Differentiation From The Competition
What differentiates Gloat from its competition? Reuveni affirmed:
“Companies are drowning in AI tools and starving for results. We exist to fix that; not by adding more technology, but by amplifying the human edge. That’s our core differentiator. We believe the gap between AI investment and ROI isn’t a technology problem; it’s an execution problem. Companies have bought the tools. What they’re missing is the layer that connects AI strategy to daily work. Gloat puts intelligence directly in front of employees in the flow of work, helping them understand what they have access to and how to maximize it. When employees know how to execute, leadership sees returns.”

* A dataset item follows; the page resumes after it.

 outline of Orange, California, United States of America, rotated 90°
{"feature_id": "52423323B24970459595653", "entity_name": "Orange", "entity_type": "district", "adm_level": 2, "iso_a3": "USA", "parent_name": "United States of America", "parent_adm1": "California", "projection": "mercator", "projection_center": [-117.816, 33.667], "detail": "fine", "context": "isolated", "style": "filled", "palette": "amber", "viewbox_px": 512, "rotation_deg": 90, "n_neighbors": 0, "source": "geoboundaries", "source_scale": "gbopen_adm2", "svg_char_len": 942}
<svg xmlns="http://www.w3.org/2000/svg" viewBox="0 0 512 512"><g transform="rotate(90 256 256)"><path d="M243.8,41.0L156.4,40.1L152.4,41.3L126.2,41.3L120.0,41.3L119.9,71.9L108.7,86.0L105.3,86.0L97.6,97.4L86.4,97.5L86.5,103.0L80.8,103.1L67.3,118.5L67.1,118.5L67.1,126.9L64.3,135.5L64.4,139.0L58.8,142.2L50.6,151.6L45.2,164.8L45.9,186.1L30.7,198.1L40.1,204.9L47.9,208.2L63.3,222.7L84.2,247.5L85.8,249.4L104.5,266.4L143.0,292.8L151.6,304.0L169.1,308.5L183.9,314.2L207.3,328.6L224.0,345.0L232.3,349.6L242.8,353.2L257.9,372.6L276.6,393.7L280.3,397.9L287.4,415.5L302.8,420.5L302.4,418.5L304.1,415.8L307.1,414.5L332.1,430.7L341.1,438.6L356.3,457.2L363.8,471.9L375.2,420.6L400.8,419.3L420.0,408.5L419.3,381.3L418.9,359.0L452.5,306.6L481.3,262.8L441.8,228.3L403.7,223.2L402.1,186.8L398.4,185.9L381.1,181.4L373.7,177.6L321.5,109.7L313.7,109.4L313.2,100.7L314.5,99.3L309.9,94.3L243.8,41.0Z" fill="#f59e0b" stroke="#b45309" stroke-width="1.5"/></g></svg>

“We’ve also been building for this moment longer than most. Josh Bersin has said publicly that ‘Gloat is always a year ahead’ of the market. He called Mosaic, our work orchestration capability, something that ‘really blew my mind,’ describing it as the ability to dynamically reallocate resources into work to improve productivity. His take on our platform: ‘This has really become this accidental existential enabling technology for the dynamic Superworker organization.’”
“The vision isn’t just workforce intelligence; it’s workforce orchestration and activation. Helping every employee find their human edge, orchestrate AI alongside their own expertise, and become an exponential contributor.”
Future Company Goals
What are some of Gloat’s future goals? Reuveni concluded:
“Our goal is to become the trusted partner for many leading companies navigating the most significant workforce transformation of our generation. I believe we’re heading toward a future where output no longer scales with headcount and impact no longer scales with effort. That’s the Exponential Workforce. As AI becomes commoditized, the true competitive advantage will belong to organizations that have maximized their human edge. We’re building the infrastructure to make that happen at scale.”

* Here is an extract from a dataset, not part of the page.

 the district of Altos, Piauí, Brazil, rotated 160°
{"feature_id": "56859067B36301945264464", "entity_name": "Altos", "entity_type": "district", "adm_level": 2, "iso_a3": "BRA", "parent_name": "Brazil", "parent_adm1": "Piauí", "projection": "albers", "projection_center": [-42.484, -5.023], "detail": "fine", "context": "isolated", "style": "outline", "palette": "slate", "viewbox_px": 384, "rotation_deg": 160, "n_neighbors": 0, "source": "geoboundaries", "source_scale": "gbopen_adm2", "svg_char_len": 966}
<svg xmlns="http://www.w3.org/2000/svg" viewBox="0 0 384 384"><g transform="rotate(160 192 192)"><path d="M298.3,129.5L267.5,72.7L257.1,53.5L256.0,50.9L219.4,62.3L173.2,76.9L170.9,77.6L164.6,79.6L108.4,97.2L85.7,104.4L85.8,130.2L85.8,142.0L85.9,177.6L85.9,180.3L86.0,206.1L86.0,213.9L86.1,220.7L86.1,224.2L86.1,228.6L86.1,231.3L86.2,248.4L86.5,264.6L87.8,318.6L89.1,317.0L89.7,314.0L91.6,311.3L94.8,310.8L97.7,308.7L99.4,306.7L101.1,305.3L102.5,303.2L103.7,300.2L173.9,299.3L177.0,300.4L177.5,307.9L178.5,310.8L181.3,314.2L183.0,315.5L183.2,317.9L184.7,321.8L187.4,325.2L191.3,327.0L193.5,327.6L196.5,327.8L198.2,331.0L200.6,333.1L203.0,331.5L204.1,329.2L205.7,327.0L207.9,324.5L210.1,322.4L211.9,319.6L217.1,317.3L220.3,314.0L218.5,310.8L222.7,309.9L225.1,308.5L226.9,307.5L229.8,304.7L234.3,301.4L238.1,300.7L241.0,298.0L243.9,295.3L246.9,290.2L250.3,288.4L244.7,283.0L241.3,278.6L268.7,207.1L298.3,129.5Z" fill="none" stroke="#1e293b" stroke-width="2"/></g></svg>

“Ultimately, we want to create a future where work is more meaningful, where AI handles the repetitive tasks and people focus on what humans do best: the relational, the strategic, the creative. A workforce that’s not just more productive, but continuously growing, adapting, and thriving.”
“It starts with people. It always has. The question we keep asking is: how do we amplify human potential with technology? That’s what drives everything we’re building.”